Royal Navy steps up testing of Quantum technology sending it under the sea 06/11/2025 | Gabriele Molinelli

The Royal Navy’s experimental / testbed submarine XV EXCALIBUR (built by MSubs in Plymouth under Project CETUS) has been tested at sea with Infleqtion’s quantum optical atomic clock. It is the first time a device of this king has been operated on an underwater vessel. This follows earlier, diverse trials the Royal Navy carried out with Quantum devices for precision timing and navigation aboard surface ships.  

Infleqtion’s clock, baptized TIQKER, has demonstrated precision timing onboard the extra-large uncrewed underwater vessel, proving reliable through multiple dives. The use of the ultra-accurate, unjammable timing ensured by a laboratory-grade time reference device enables accurate navigation in the absence of vulnerable GPS or other outside signals.

The clock can provide a steady “time heartbeat” smoothing out the noise that causes navigation drift, enabling precision navigation over prolonged periods of time without access to outside world signals. The ultra-precise timing of a quantum clock also provides precise onboard reference for other critical submarine systems such as sonar, fire control, and secure communications, improving mission performance.

The XV EXCALIBUR, along with the surface ship XV PATRICK BLACKETT, are key “floating laboratories” being used to shape the Royal Navy future plans in terms of autonomous systems and high-tech solutions. It is hoped EXCALIBUR will lead more or less directly to the anticipated “Type 93 CHARIOT” uncrewed submarine imagined as part of Project CABOT / ATLANTIC BASTION for a persistent ASW barrier in the North Atlantic.

The development of TIQKER had been revealed publicly early in 2025 with the first tests outside of a laboratory environment. Operational applications of TIQKER were, at the time, planned to materialize within 5 years.

While the main interest was for its use in remote radar-based positioning, tracking, and targeting applications, it was reported the clock would also be used in support of identifying, tracking, and targeting one-way attack (OWA) UAVs and UAV swarms.

The UK has a national programme to develop a ground-based PNT alternative to GPS and other jammable satellites, and quantum clocks will probably play a key role. The “enhanced LORAN (eLoran)” solution is a positioning system that uses a network of ground-based transmitters operating within the 90–110 kHz low-frequency band.
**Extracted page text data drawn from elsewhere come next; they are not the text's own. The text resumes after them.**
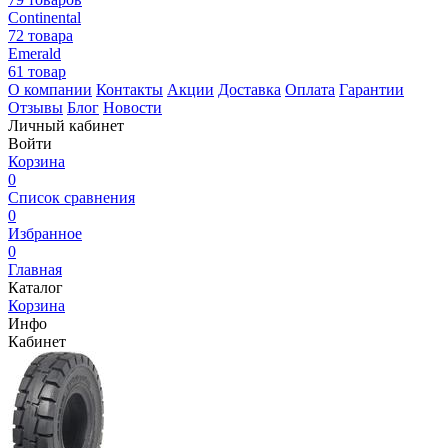
Continental
72 товара
Emerald
61 товар
О компании
Контакты
Акции
Доставка
Оплата
Гарантии
Отзывы
Блог
Новости
Личный кабинет
Войти
Корзина
0
Список сравнения
0
Избранное
0
Главная
Каталог
Корзина
Инфо
Кабинет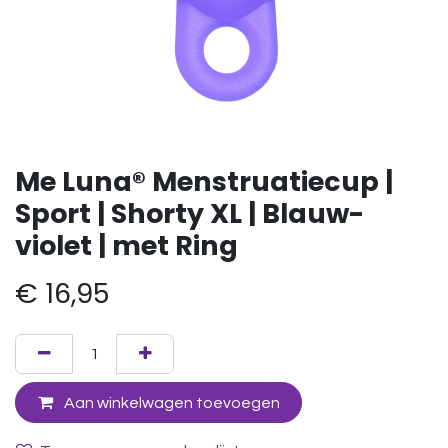
Me Luna® Menstruatiecup |
Sport | Shorty XL | Blauw-
violet | met Ring
€
16,95
Aan winkelwagen toevoegen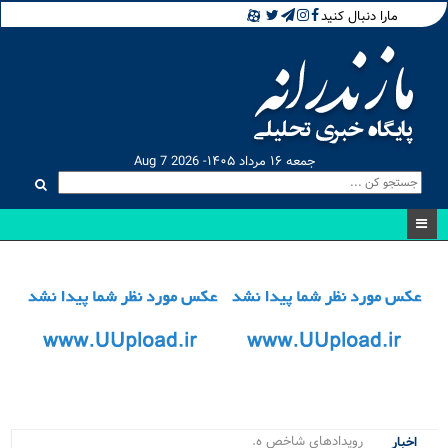
مارا دنبال کنید
جمعه ۱۶ مرداد ۱۴۰۵- Aug 7 2026
رویدادهای شاخص هنری د_
اخبار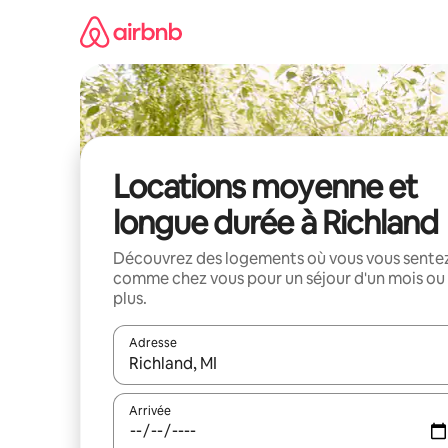
Aller
directement
au
contenu
Locations moyenne et
longue durée à Richland
Découvrez des logements où vous vous sente
comme chez vous pour un séjour d'un mois ou
plus.
Adresse
Lorsque les résultats s'affichent, utilisez les flèc
Arrivée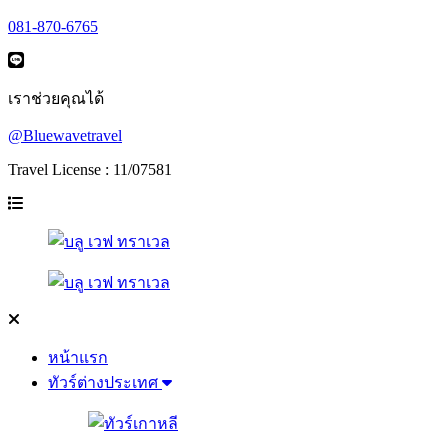
081-870-6765
เราช่วยคุณได้
@Bluewavetravel
Travel License : 11/07581
หน้าแรก
ทัวร์ต่างประเทศ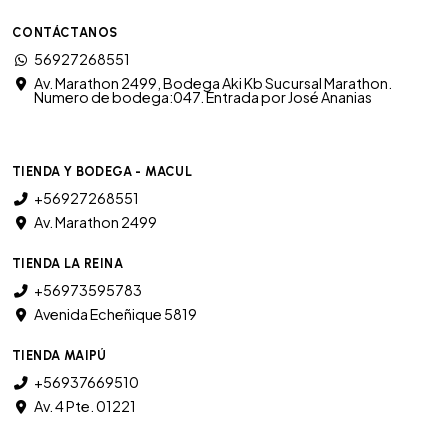
CONTÁCTANOS
56927268551
Av. Marathon 2499, Bodega Aki Kb Sucursal Marathon.
Numero de bodega:047. Entrada por José Ananias
TIENDA Y BODEGA - MACUL
+56927268551
Av. Marathon 2499
TIENDA LA REINA
+56973595783
Avenida Echeñique 5819
TIENDA MAIPÚ
+56937669510
Av. 4 Pte. 01221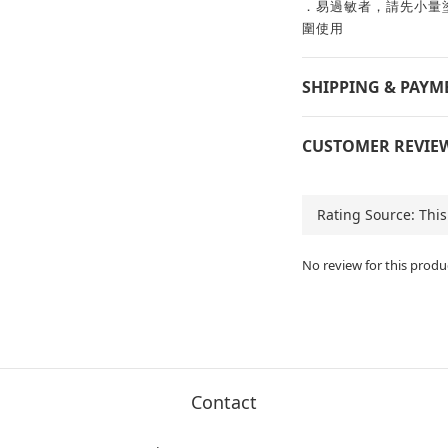
．易過敏者，請先小量
圍使用
SHIPPING & PAYM
CUSTOMER REVIE
No review for this produ
Contact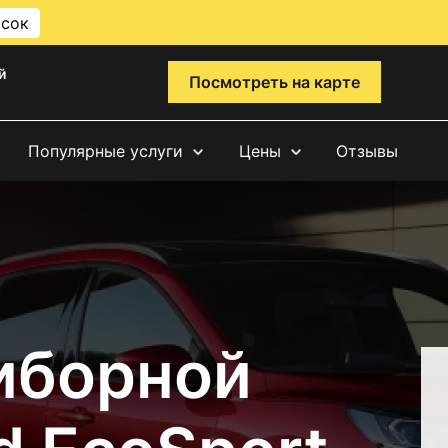
исок
й
Посмотреть на карте
Популярные услуги
Цены
Отзывы
иборной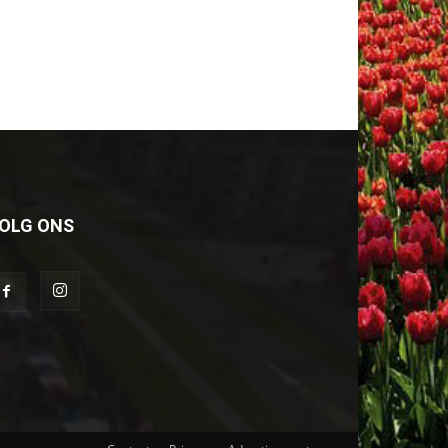
OLG ONS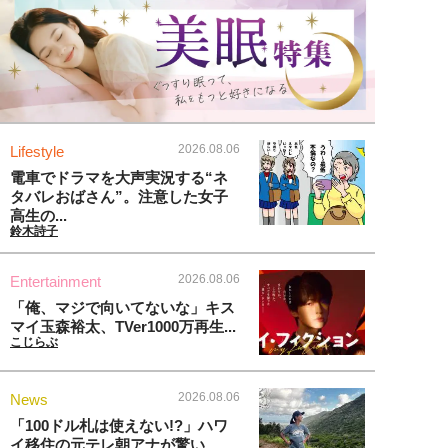
2026.08.06
Lifestyle
電車でドラマを大声実況する“ネ
タバレおばさん”。注意した女子
高生の...
鈴木詩子
2026.08.06
Entertainment
「俺、マジで向いてないな」キス
マイ玉森裕太、TVer1000万再生...
こじらぶ
2026.08.06
News
「100ドル札は使えない!?」ハワ
イ移住の元テレ朝アナが驚い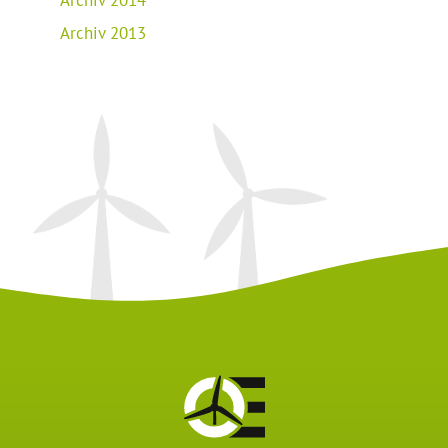
Archiv 2013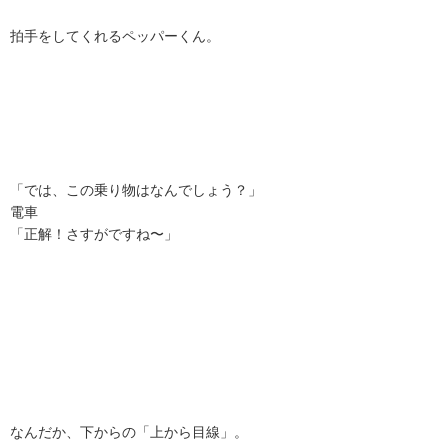
拍手をしてくれるペッパーくん。
「では、この乗り物はなんでしょう？」
電車
「正解！さすがですね〜」
なんだか、下からの「上から目線」。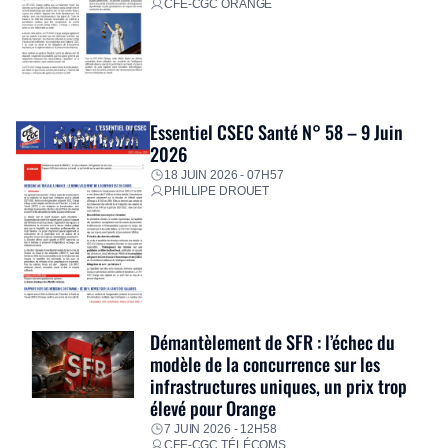
CFE-CGC ORANGE
Essentiel CSEC Santé N° 58 – 9 Juin
2026
18 JUIN 2026 - 07H57
PHILLIPE DROUET
Démantèlement de SFR : l’échec du
modèle de la concurrence sur les
infrastructures uniques, un prix trop
élevé pour Orange
7 JUIN 2026 - 12H58
CFE-CGC TÉLÉCOMS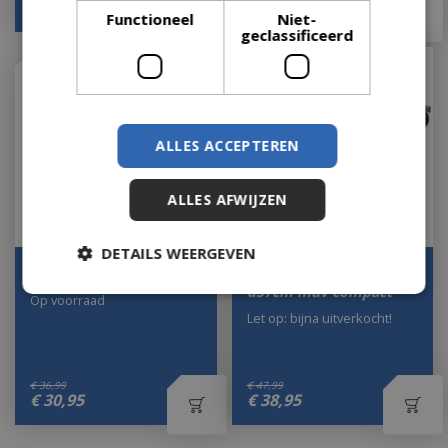
€
81
,
95
€
75
,
95
Functioneel
Niet-
geclassificeerd
ALLES ACCEPTEREN
ALLES AFWIJZEN
DETAILS WEERGEVEN
Grillrooster d57cm
Warmhoudrek voor
d57cm muv compact
Op voorraad
Let op: bijna uitverkocht!
€
36
,
99
€
47
,
99
€
30
,
95
€
38
,
95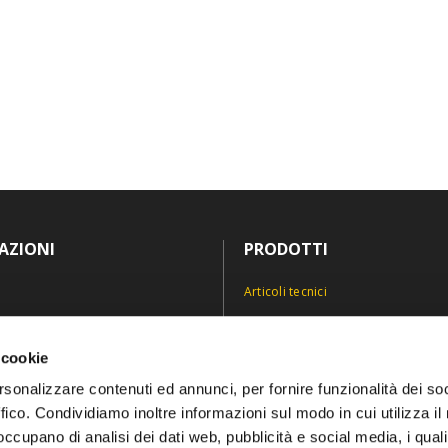
AZIONI
PRODOTTI
Articoli tecnici
Antinfortunistica
icy
Divise e abiti professionali
 cookie
icy
Personalizzazioni
rsonalizzare contenuti ed annunci, per fornire funzionalità dei so
ffico. Condividiamo inoltre informazioni sul modo in cui utilizza il 
 occupano di analisi dei dati web, pubblicità e social media, i qual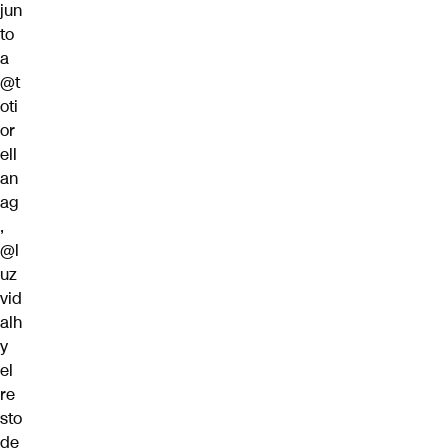
jun
to
a
@t
oti
or
ell
an
ag
,
@l
uz
vid
alh
y
el
re
sto
de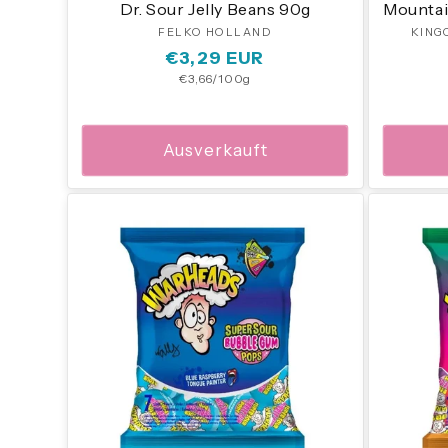
Dr. Sour Jelly Beans 90g
Mountai
FELKO HOLLAND
Anbieter:
KING
Normaler
€3,29 EUR
Grundpreis
€3,66/100g
Preis
Ausverkauft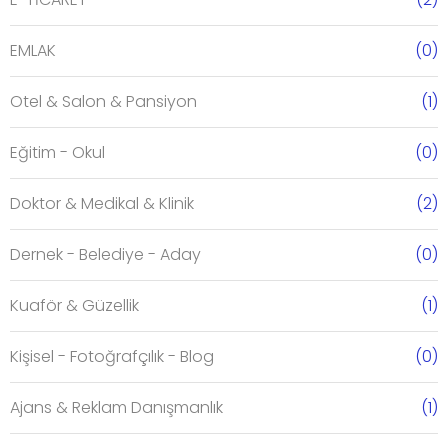
EMLAK
(0)
Otel & Salon & Pansiyon
(1)
Eğitim - Okul
(0)
Doktor & Medikal & Klinik
(2)
Dernek - Belediye - Aday
(0)
Kuaför & Güzellik
(1)
Kişisel - Fotoğrafçılık - Blog
(0)
Ajans & Reklam Danışmanlık
(1)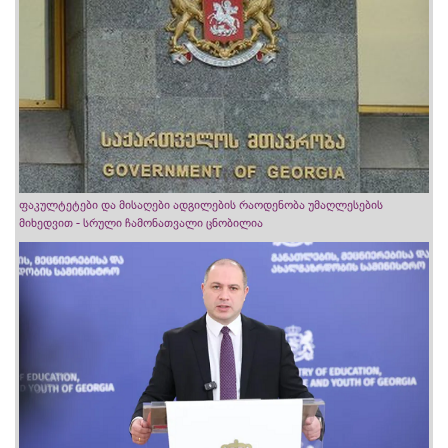
ფაკულტეტები და მისაღები ადგილების რაოდენობა უმაღლესების
მიხედვით - სრული ჩამონათვალი ცნობილია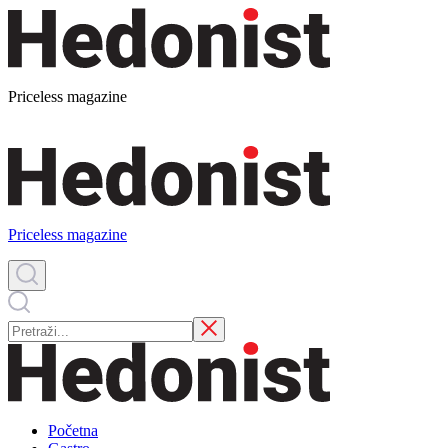
Priceless magazine
Priceless magazine
Početna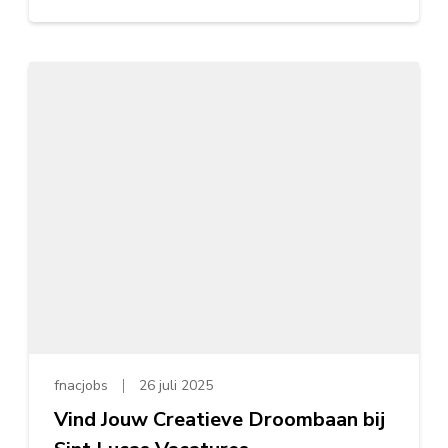
fnacjobs
26 juli 2025
Vind Jouw Creatieve Droombaan bij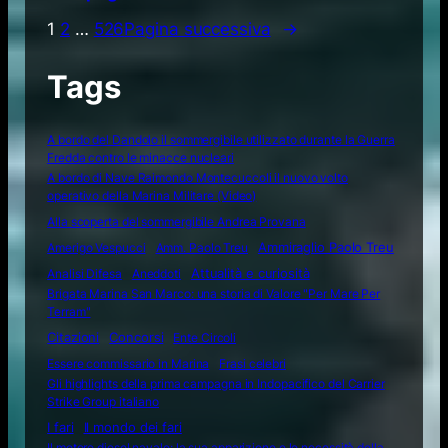
1
2
…
526
Pagina successiva
→
Tags
A bordo del Dandolo il sommergibile utilizzato durante la Guerra
Fredda contro le minacce nucleari
A bordo di Nave Raimondo Montecuccoli il nuovo volto
operativo della Marina Militare (Video)
Alla scoperta del sommergibile Andrea Provana
Amerigo Vespucci
Amm. Paolo Treu
Ammiraglio Paolo Treu
Attualità e curiosità
Analisi Difesa
Aneddoti
Brigata Marina San Marco: una storia di Valore "Per Mare Per
Terram"
Citazioni
Concorsi
Ente Circoli
Essere commissario in Marina
Frasi celebri
Gli highlights della prima campagna in Indopacifico del Carrier
Strike Group italiano
I fari
Il mondo dei fari
Il motore diesel navale: la sua apparizione e le necessità della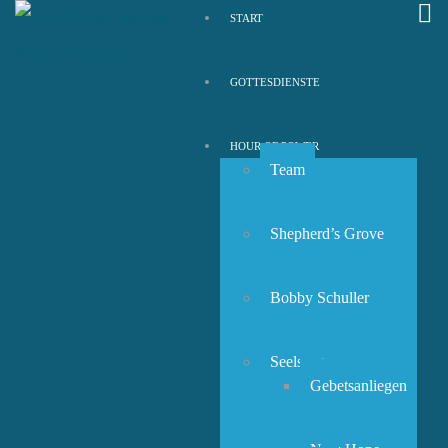
START
GOTTESDIENSTE
HOUR OF POWER
Team
Shepherd’s Grove
Bobby Schuller
Seelsorge
Gebetsanliegen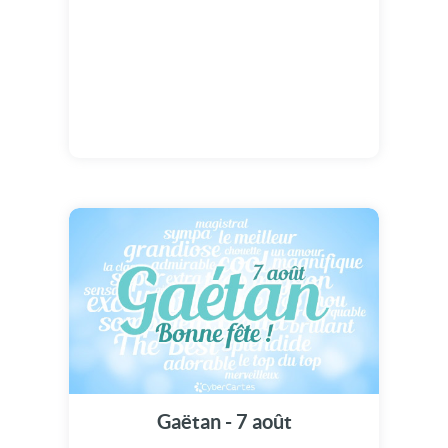
Gaëtan - 7 août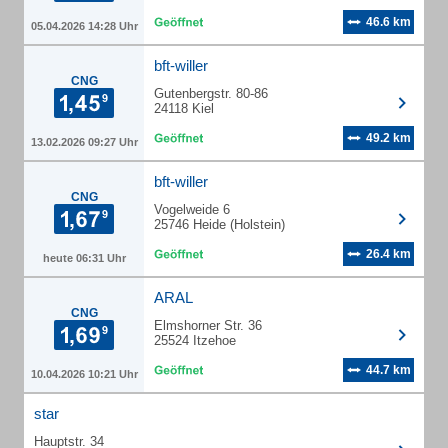
46.6 km
05.04.2026 14:28 Uhr
bft-willer
CNG
Gutenbergstr. 80-86
24118 Kiel
49.2 km
13.02.2026 09:27 Uhr
bft-willer
CNG
Vogelweide 6
25746 Heide (Holstein)
26.4 km
heute 06:31 Uhr
ARAL
CNG
Elmshorner Str. 36
25524 Itzehoe
44.7 km
10.04.2026 10:21 Uhr
star
Hauptstr. 34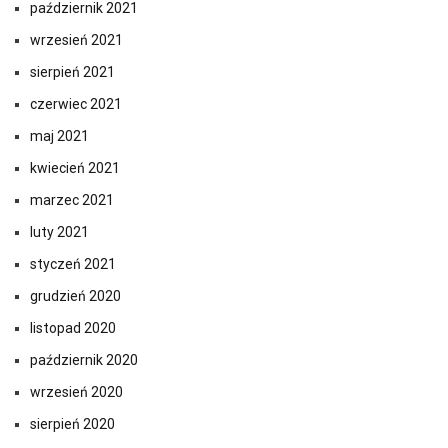
październik 2021
wrzesień 2021
sierpień 2021
czerwiec 2021
maj 2021
kwiecień 2021
marzec 2021
luty 2021
styczeń 2021
grudzień 2020
listopad 2020
październik 2020
wrzesień 2020
sierpień 2020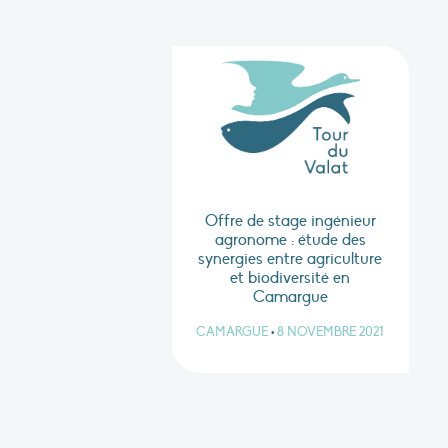
Offre de stage ingénieur
agronome : étude des
synergies entre agriculture
et biodiversité en
Camargue
CAMARGUE
•
8 NOVEMBRE 2021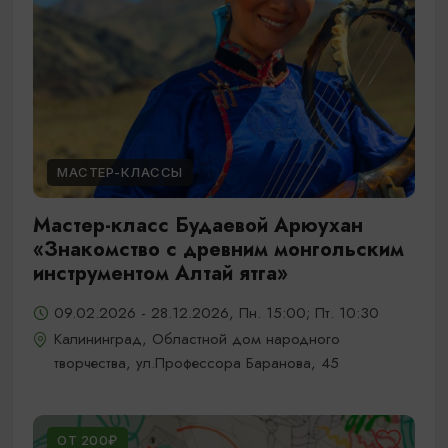
МАСТЕР-КЛАССЫ
Мастер-класс Будаевой Арюухан
«Знакомство с древним монгольским
инструментом Алтай ятга»
09.02.2026 - 28.12.2026, Пн. 15:00; Пт. 10:30
Калининград, Областной дом народного
творчества, ул.Профессора Баранова, 45
ОТ 200₽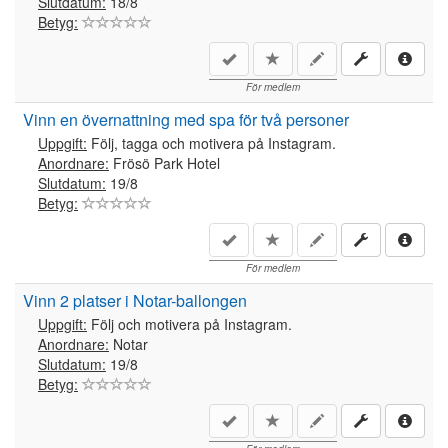
Slutdatum:
18/8
Betyg:
För medlem
Vinn en övernattning med spa för två personer
Uppgift:
Följ, tagga och motivera på Instagram.
Anordnare:
Frösö Park Hotel
Slutdatum:
19/8
Betyg:
För medlem
Vinn 2 platser i Notar-ballongen
Uppgift:
Följ och motivera på Instagram.
Anordnare:
Notar
Slutdatum:
19/8
Betyg: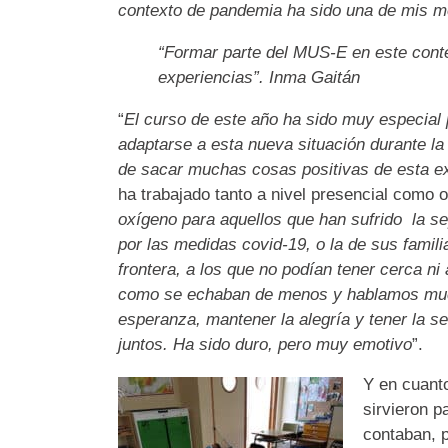
contexto de pandemia ha sido una de mis m
“Formar parte del MUS-E en este cont
experiencias
”. Inma Gaitán
“
El curso de este año ha sido muy especial 
adaptarse a esta nueva situación durante l
de sacar muchas cosas positivas de esta e
ha trabajado tanto a nivel presencial como o
oxígeno para aquellos que han sufrido la s
por las medidas covid-19, o la de sus familia
frontera, a los que no podían tener cerca ni
como se echaban de menos y hablamos much
esperanza, mantener la alegría y tener la s
juntos. Ha sido duro, pero muy emotivo
”.
Y en cuanto
sirvieron p
contaban, p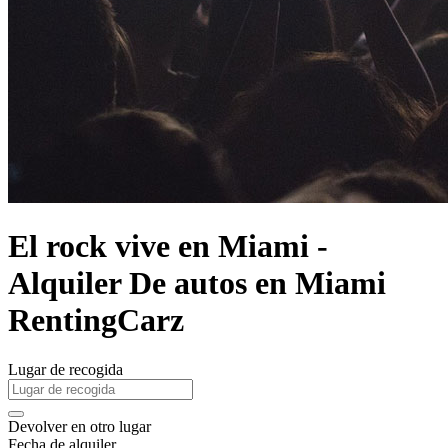
El rock vive en Miami -
Alquiler De autos en Miami
RentingCarz
Lugar de recogida
Devolver en otro lugar
Fecha de alquiler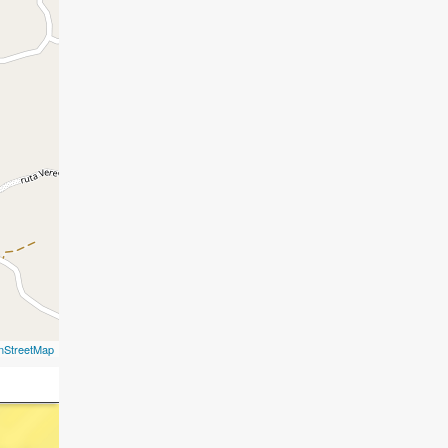
nStreetMap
The core eLoran system as described all the way back in a 2007 paper by the International Loran Association  comprises “modernized control centers, transmitting stations and monitoring sites. eLoran transmissions are synchronized to an identifiable, publicly-certified, source of Coordinated Universal Time (UTC) by a method wholly independent of GNSS. This allows the eLoran Service Provider to operate on a time scale that is synchronized with but operates independently of GNSS time scales. Synchronizing to a common time source will also allow receivers to employ a mixture of eLoran and satellite signals.

The principal difference between eLoran and traditional Loran-C is the addition of a data channel on the transmitted signal. This conveys application-specific corrections, warnings, and signal integrity information to the user’s receiver. It is this data channel that allows eLoran to meet the very demanding requirements of landing aircraft using non-precision instrument approaches and bringing ships safely into harbor in low-visibility conditions. eLoran is also capable of providing the exceedingly precise time and frequency references needed by the telecommunications systems that carry voice and internet communications”.